The Operation’s View of the Manufacturing Data Hub

A data hub joining silos

This article describes how a Manufacturing Data Hub can help operational manufacturing teams break down silos, rapidly develop new solutions, and stack use cases in a way that compounds value.

In this context, “Operations” refers to everything that happens to coordinate and execute actual production. That is to say, “Operations” means all of “level-3.” This is a vast domain, covering a wide number of processes and resources over the categories of production, maintenance, quality, and inventory.

It takes a powerful hub to unite all these responsibilities!

A language for manufacturing

The Manufacturing Data Hub uses a comprehensive, predefined ontology to model resources and processes. This ontology serves as a highly precise and complete language of all manufacturing relationships and entities. Even before you start digitizing the operation, simply adopting the common language can vastly reduce the miscommunication errors inherent when discussing a problem across different zones of responsibility.

The ontology covers every process, resource, relation, and event that can occur within level-3. This vocabulary provides a precise way to:

  • Communicate requirements during the SRS phase
  • Ingest data from disparate systems and transform them into a unified model
  • Model new use cases
  • Define KPIs according to exact semantics.

Most people understandably hesitate at the idea of a universal ontology, as something so broad-reaching is almost impossible to make from scratch. However, the Manufacturing Data Hub avoids this problem entirely, adopting an existing standard, ISA-95, which is already comprehensive and battle-tested.

Skeptical about ISA-95? Don’t worry, you only need to learn enough for your use case. And our course makes it easy to learn the basics.

No silos

All operational data can be mapped to the Manufacturing Data Hub ontology in a single graph database. Any system that you want to integrate can be incorporated into this knowledge graph. In practice, this graph serves as the digital integration hub to break down all silos.

Furthermore, because the data from each system is ingested and modeled by a highly defined and normalized language, you can get the full view of an operation in just one query.

Rapid development of applications

The Manufacturing Data Hub exposes access to the entire knowledge graph through a single API endpoint. Together with the Workflow engine, this means the Manufacturing Data Hub provides a complete backend to ingest, transform, store, and expose operational data.

With all the hard backend work done, your team can readily build frontends on top of the system. Highlights of this approach include:

  • No need to have manage a separate vendor for each use case
  • Build applications exactly as they fit to your use case
  • Replace legacy applications incrementally, via the strangler fig pattern

By the way, despite its rapid innovation, the Manufacturing Data Hub is also designed to ensure IT deployments are robust and future-proof. If your IT architects are skeptical, pass them this article: The Enterprise Architect’s View.

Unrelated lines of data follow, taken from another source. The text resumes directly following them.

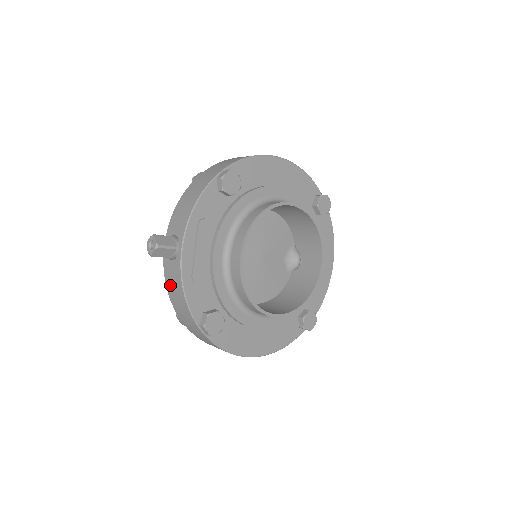
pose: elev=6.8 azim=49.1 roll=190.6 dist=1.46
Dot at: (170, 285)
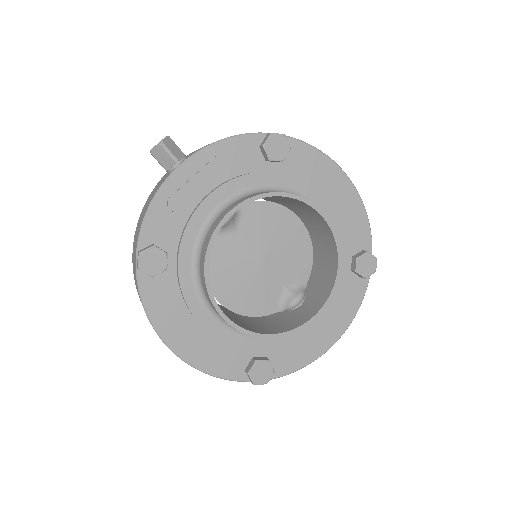
Dot at: (148, 200)
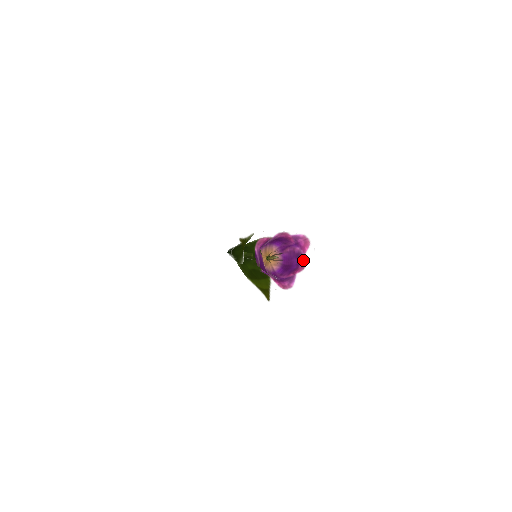
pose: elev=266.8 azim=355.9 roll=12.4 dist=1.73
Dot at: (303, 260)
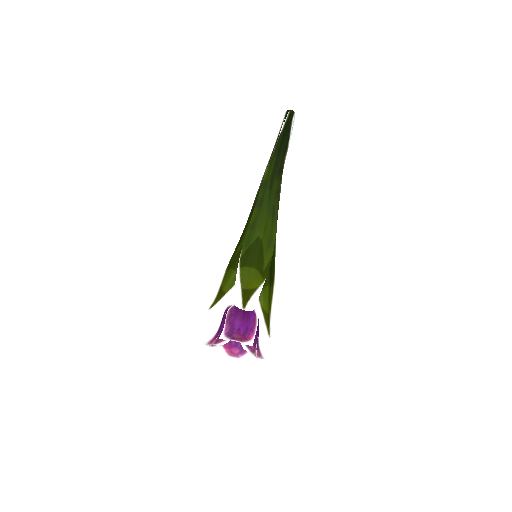
Dot at: (250, 348)
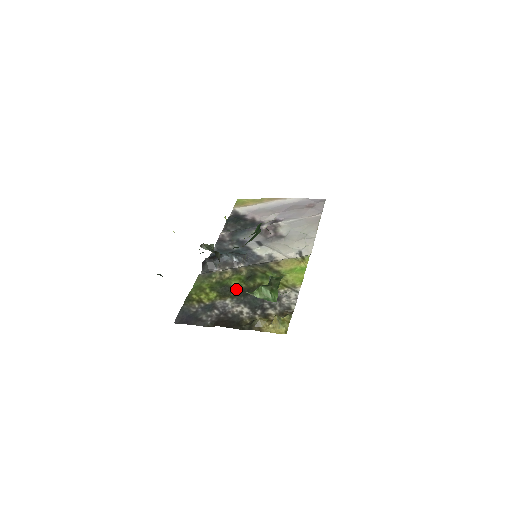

Prioritize and stack use cases

All busy operations have no shortage of work to do. As such, efficient operations managers are relentless about priorities. Time and capital must always be allocated to the task that adds the highest value.

Because the Manufacturing Data Hub has a model that encompasses all use cases and because its architecture promotes rapid prototyping, the Manufacturing Data Hub is ideal for bottom-up development based on use-case priority.

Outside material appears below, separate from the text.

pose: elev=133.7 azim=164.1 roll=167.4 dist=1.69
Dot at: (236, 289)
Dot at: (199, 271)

But the real value comes as you add use cases. Since you can reuse models across use cases, each progressive use case becomes easier and more connected. We call this compound-interest effect Use Case Stacking.

Say your team starts by prioritizing batch reports for a high-value process. To implement it, you first need to define the processes along with the material and other resources required to make it. Once you start tracking the performance data for that process, you have everything you need to make a batch report.

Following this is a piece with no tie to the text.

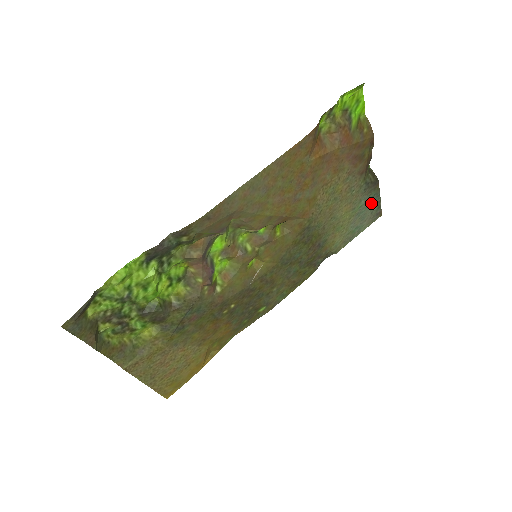
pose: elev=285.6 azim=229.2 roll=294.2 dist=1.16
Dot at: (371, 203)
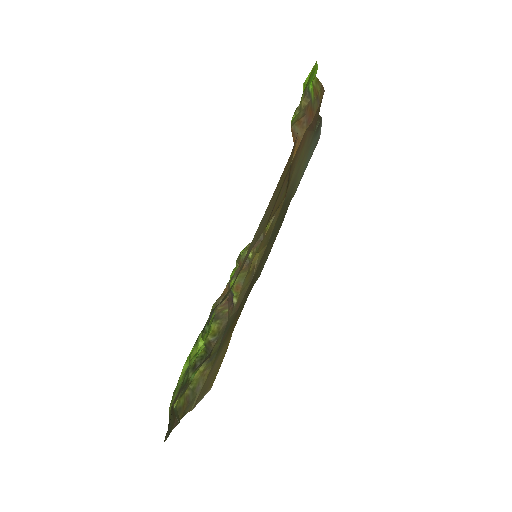
Dot at: (316, 138)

Once you have this model, you can then reuse the material and equipment models for any other use case. For example, after setting up batch reports, you might want to implement track-and-trace to follow material as it flows and transforms through the plant. You already have detailed data for one process, so all you need now is to model the routing that occurs between jobs.

Now, say you want to add Scheduling. This use case  requires a model of material, equipment, and high-level processes needed to make something―your track-and-trace model already has all that. To complete the scheduling use case, you just need to add information about capabilities and integrate whatever relevant data comes from the ERP.

Venn diagram showing how different use cases share same base models

Note how, from this point, you’ve unlocked a whole number of measurements that serve KPIs. Once you have your schedule and performance models in place, you can also calculate how accurately your performance matches the planning.

When use cases have models that overlap, each implementation requires less work.

The hub that conforms to your processes

How much value has been lost trying to force a manufacturing operation to fit into an OEM’s limited vision of how things work? How much technical debt has accrued from all the systems that do function well in the operation but don’t work well with modern protocols and IT?

The Manufacturing Data Hub provides a way to model and connect your current systems, iterate quickly on use cases, and progressively replace old systems while developing new ones.

Only a Manufacturing Data Hub comes with a model designed specifically for the manufacturing operation. Only its unique approach to modeling and workflows can scale to become the brain of any operation, from the single use case to the entire global operation.